Découvrir The Survival of the unfittest, c’est se rappeler la première fois où l’on a bu un vin chaud et qu’on s’est laissé surprendre par le feu d’artifices de saveurs des zestes d’agrumes et des épices qui venaient tour à tour titiller notre palais. Gentiment enivré par les vapeurs de l’alcool, on a fini par en faire tomber quelques gouttes sur la neige immaculée et ces petites taches rouge sombre ont troublé notre félicité, nous posant d’abord question sur leur signification avant de faire remonter quelques phobies ancestrales à la surface que l’on a chassées bien vite en rentrant dans le chalet se servir un autre verre. Helen au contraire est restée là, à observer , à imaginer, à établir des connexions entre le sang versé par les animaux sauvages chassés de leurs territoires (« La Louve ») et la peur suscitée par le pas lourd de l’homme familier que l’on n’osera pas repousser (« One more chance »), la faim qui tenaille sur le chemin de l’exode (« Rose of Sharon ») et la puissance irréversible d’un électro-choc (« Dishonorable discharge »)… 

Ainsi le titre de l’album de Queen of the Meadow que l’on peut traduire par « la survie des plus inadaptés »s’inspire de la théorie d’Herbert Spencer sur la sélection naturelle transposée au domaine économique, qui condamne ceux qui ne sont pas nés avec toutes les chances de leur côté à rester en bas de l’échelle toute leur vie.
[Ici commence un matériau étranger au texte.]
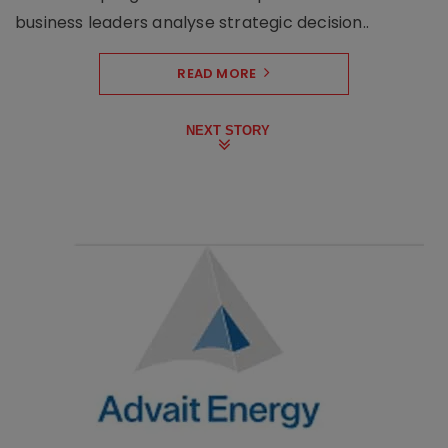
business leaders analyse strategic decision..
READ MORE
NEXT STORY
Mais cette acception s’élargit à tous les types de marginaux et de souffre-douleurs, pour peu que l’on pénètre plus profondément dans les textes. Autre source d’inspiration revendiquée : les femmes qui se battent à leur manière pour se faire entendre et respecter ! Cela passe par la rêverie (« Moonchild »), la violence (« Princess pride »), la manipulation (« The king and the hoe »), la sensualité (« Modesta ») ou la danse (les surimpressions photographiques au collodion de la pochette). Embrassant un point de vue plus intime, Helen n’hésite pas à prendre à témoin sa propre famille pour réconcilier fond et forme dans une ode à la force du lien intergénérationnel qui coule tout au long de « Honey ». Et quand les textes racontent peu, alors les sonorités choisies par Julien prennent le relai, dessinant les mots qui manquent, inventant des univers féériques ou menaçant, sans jamais imposer d’interprétation unilatérale.